Some of the homeless have told me about how people have implanted tracking devices in them. One man said he talks with the president on a regular basis and that there are 1,000 FBI agents working undercover as homeless people in Modesto.
But there is an effort underway to get help for some of these mentally ill homeless people who refuse treatment through what is called Laura’s Law. It would let local judges, at the request of an adult family member, law enforcement, mental health care providers and certain others, to order severely mentally ill people who meet certain criteria to receive outpatient treatment.
The National Alliance on Mental Illness Stanislaus affiliate has been working on getting Stanislaus County to implement Laura’s Law, which is named after Laura Wilcox, who was killed in 2001 in Grass Valley by a man with untreated schizophrenia.
NAMI Stanislaus will hold a meeting on Laura’s Law on Wednesday at 6:30 p.m. at its Modesto office, 500 N. Ninth St.

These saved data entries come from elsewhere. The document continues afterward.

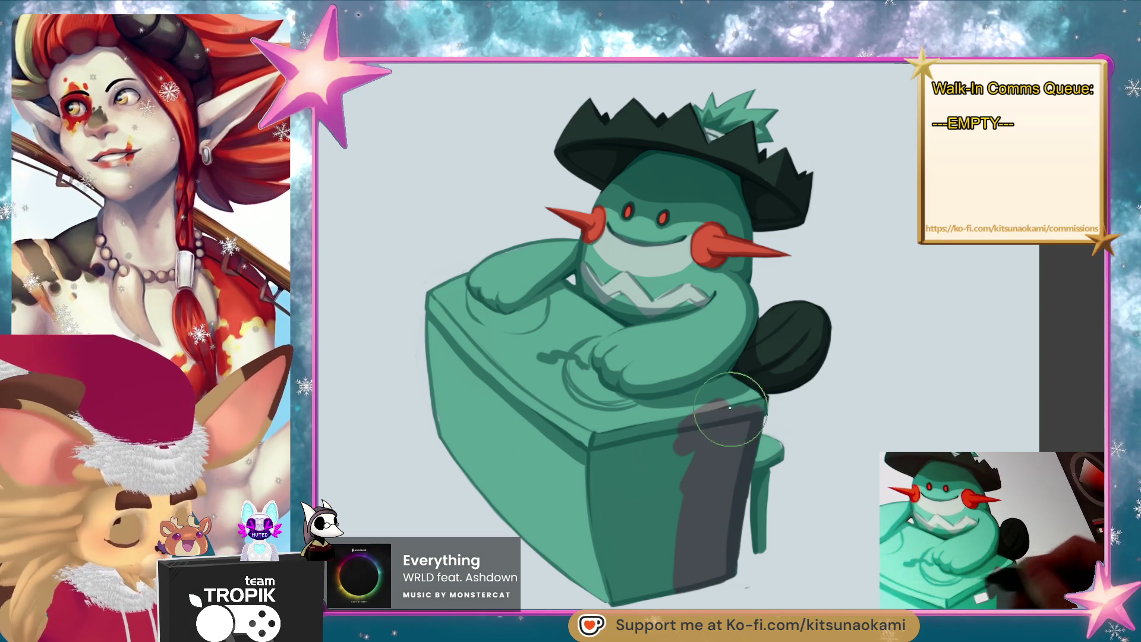
drag(722, 381, 664, 402)
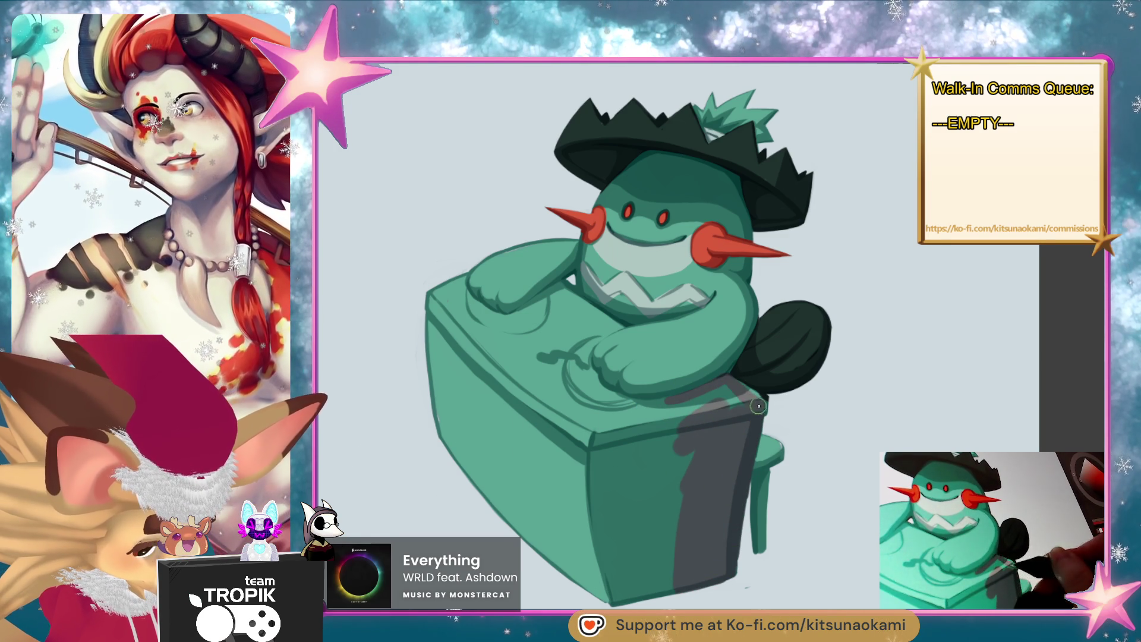
mouse_move(758, 397)
mouse_down()
mouse_move(642, 431)
mouse_move(595, 397)
mouse_up()
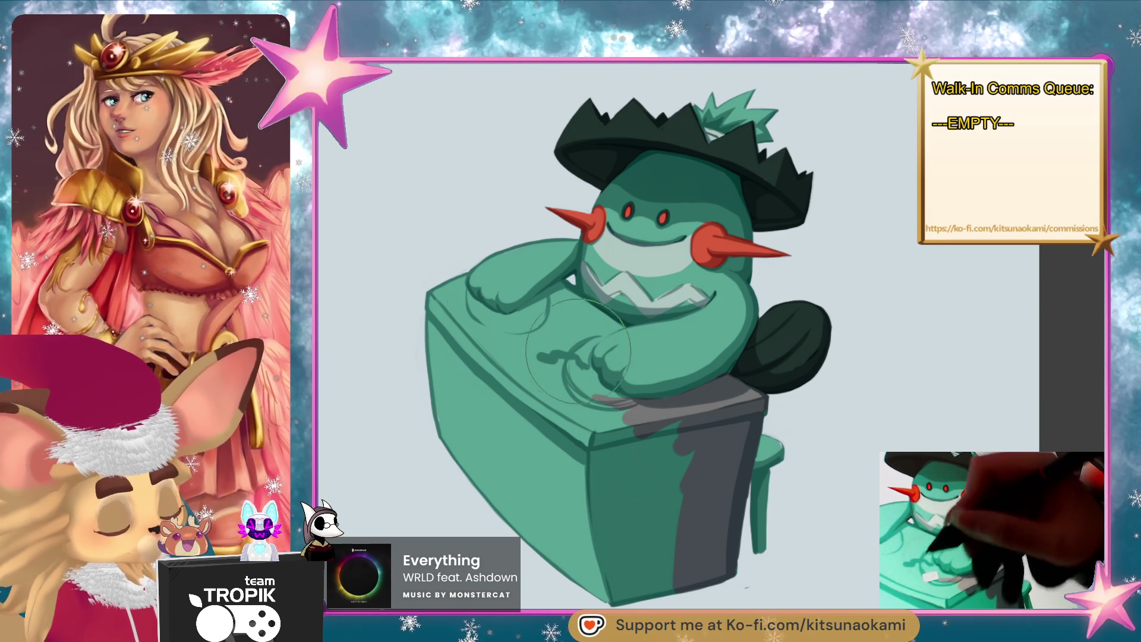
mouse_move(565, 287)
mouse_down()
mouse_move(536, 312)
mouse_move(589, 333)
mouse_move(612, 324)
mouse_up()
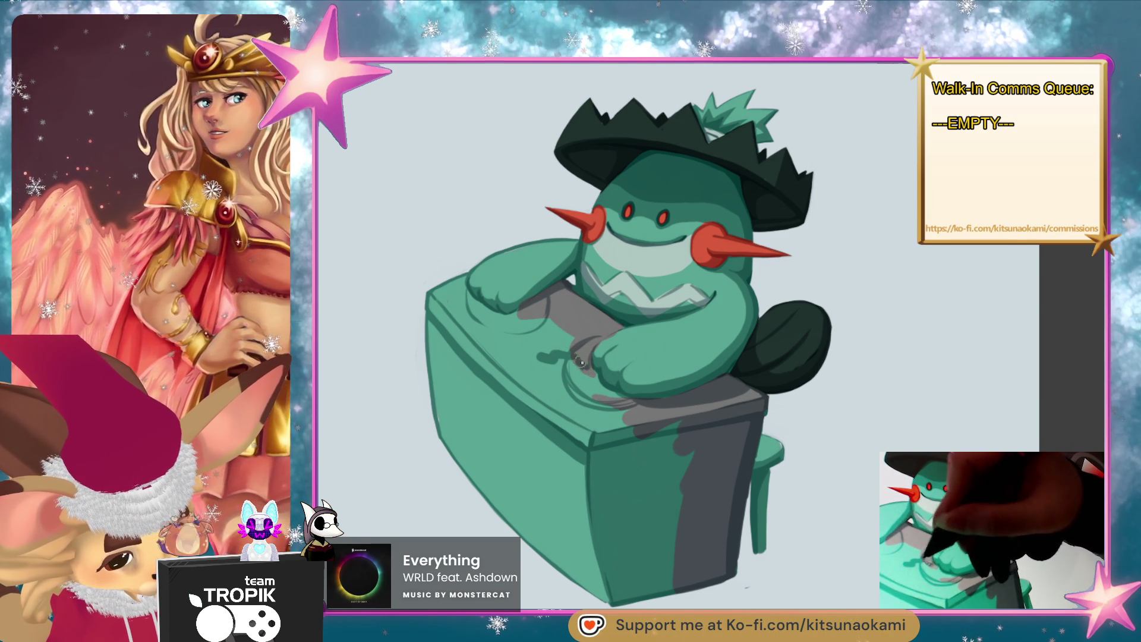
- Paint grey over the desk top, left edge and remaining green on the front
mouse_move(626, 404)
mouse_down()
mouse_move(562, 366)
mouse_move(544, 326)
mouse_move(468, 295)
mouse_move(461, 315)
mouse_up()
mouse_move(467, 273)
mouse_down()
mouse_move(445, 318)
mouse_move(443, 306)
mouse_move(428, 431)
mouse_up()
drag(445, 318, 473, 499)
mouse_move(473, 336)
mouse_down()
mouse_move(496, 506)
mouse_move(482, 342)
mouse_move(547, 360)
mouse_move(535, 451)
mouse_up()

The meeting is open to the public. NAMI Stanislaus advocate Rhonda Allen said NAMI Contra Costa County official Douglas Dunn and Randall Hagar, the government affairs director for the California Psychiatric Association, will speak. The two are experts on the law.
Allen said representatives from the Stanislaus County Sheriff’s Department, Modesto Police Department, county CEO’s office and Behavioral Health and Recovery Services are expected to attend, as well as Modesto Councilwomen Jenny Kenoyer and Kristi Ah You.
“We really see it as an educational meeting,” Allen said. “We want people to see what the law is about, and we think there is a need for it.”
Allen said some families turn to NAMI Stanislaus because of their heartbreak of not being able to get help for loved ones who are mentally ill and homeless. She said there also is a practical benefit to Laura’s Law. She said it is cheaper to treat the mentally ill than have the police deal with them and have them be in and out of jail and hospitals.
Eleven California counties have adopted Laura’s Law since the Legislature passed it in 2002, according to NAMI Stanislaus.